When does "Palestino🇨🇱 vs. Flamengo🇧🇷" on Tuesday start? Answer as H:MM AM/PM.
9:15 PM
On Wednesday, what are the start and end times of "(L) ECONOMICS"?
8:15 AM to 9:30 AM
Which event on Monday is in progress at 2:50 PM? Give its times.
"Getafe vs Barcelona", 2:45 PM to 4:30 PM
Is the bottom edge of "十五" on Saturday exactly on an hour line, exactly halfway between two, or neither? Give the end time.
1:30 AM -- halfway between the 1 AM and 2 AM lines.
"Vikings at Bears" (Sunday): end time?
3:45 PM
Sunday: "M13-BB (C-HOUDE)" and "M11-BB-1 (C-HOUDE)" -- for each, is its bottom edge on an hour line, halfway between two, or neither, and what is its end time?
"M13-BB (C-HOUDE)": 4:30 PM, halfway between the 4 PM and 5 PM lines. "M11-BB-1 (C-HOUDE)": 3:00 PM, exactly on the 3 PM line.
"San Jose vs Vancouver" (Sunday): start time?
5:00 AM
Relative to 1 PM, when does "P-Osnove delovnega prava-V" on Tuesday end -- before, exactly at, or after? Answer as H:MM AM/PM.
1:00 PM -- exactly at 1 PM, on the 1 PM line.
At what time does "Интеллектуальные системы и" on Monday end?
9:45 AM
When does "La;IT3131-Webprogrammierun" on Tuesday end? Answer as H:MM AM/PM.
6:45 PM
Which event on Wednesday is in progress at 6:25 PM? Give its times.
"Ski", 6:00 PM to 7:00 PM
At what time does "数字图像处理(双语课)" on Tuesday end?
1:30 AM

Task goal:
Reproduce all of the material above verbatim, keeping every line in its original order.

Response to this task:
When does "Palestino🇨🇱 vs. Flamengo🇧🇷" on Tuesday start? Answer as H:MM AM/PM.
9:15 PM
On Wednesday, what are the start and end times of "(L) ECONOMICS"?
8:15 AM to 9:30 AM
Which event on Monday is in progress at 2:50 PM? Give its times.
"Getafe vs Barcelona", 2:45 PM to 4:30 PM
Is the bottom edge of "十五" on Saturday exactly on an hour line, exactly halfway between two, or neither? Give the end time.
1:30 AM -- halfway between the 1 AM and 2 AM lines.
"Vikings at Bears" (Sunday): end time?
3:45 PM
Sunday: "M13-BB (C-HOUDE)" and "M11-BB-1 (C-HOUDE)" -- for each, is its bottom edge on an hour line, halfway between two, or neither, and what is its end time?
"M13-BB (C-HOUDE)": 4:30 PM, halfway between the 4 PM and 5 PM lines. "M11-BB-1 (C-HOUDE)": 3:00 PM, exactly on the 3 PM line.
"San Jose vs Vancouver" (Sunday): start time?
5:00 AM
Relative to 1 PM, when does "P-Osnove delovnega prava-V" on Tuesday end -- before, exactly at, or after? Answer as H:MM AM/PM.
1:00 PM -- exactly at 1 PM, on the 1 PM line.
At what time does "Интеллектуальные системы и" on Monday end?
9:45 AM
When does "La;IT3131-Webprogrammierun" on Tuesday end? Answer as H:MM AM/PM.
6:45 PM
Which event on Wednesday is in progress at 6:25 PM? Give its times.
"Ski", 6:00 PM to 7:00 PM
At what time does "数字图像处理(双语课)" on Tuesday end?
1:30 AM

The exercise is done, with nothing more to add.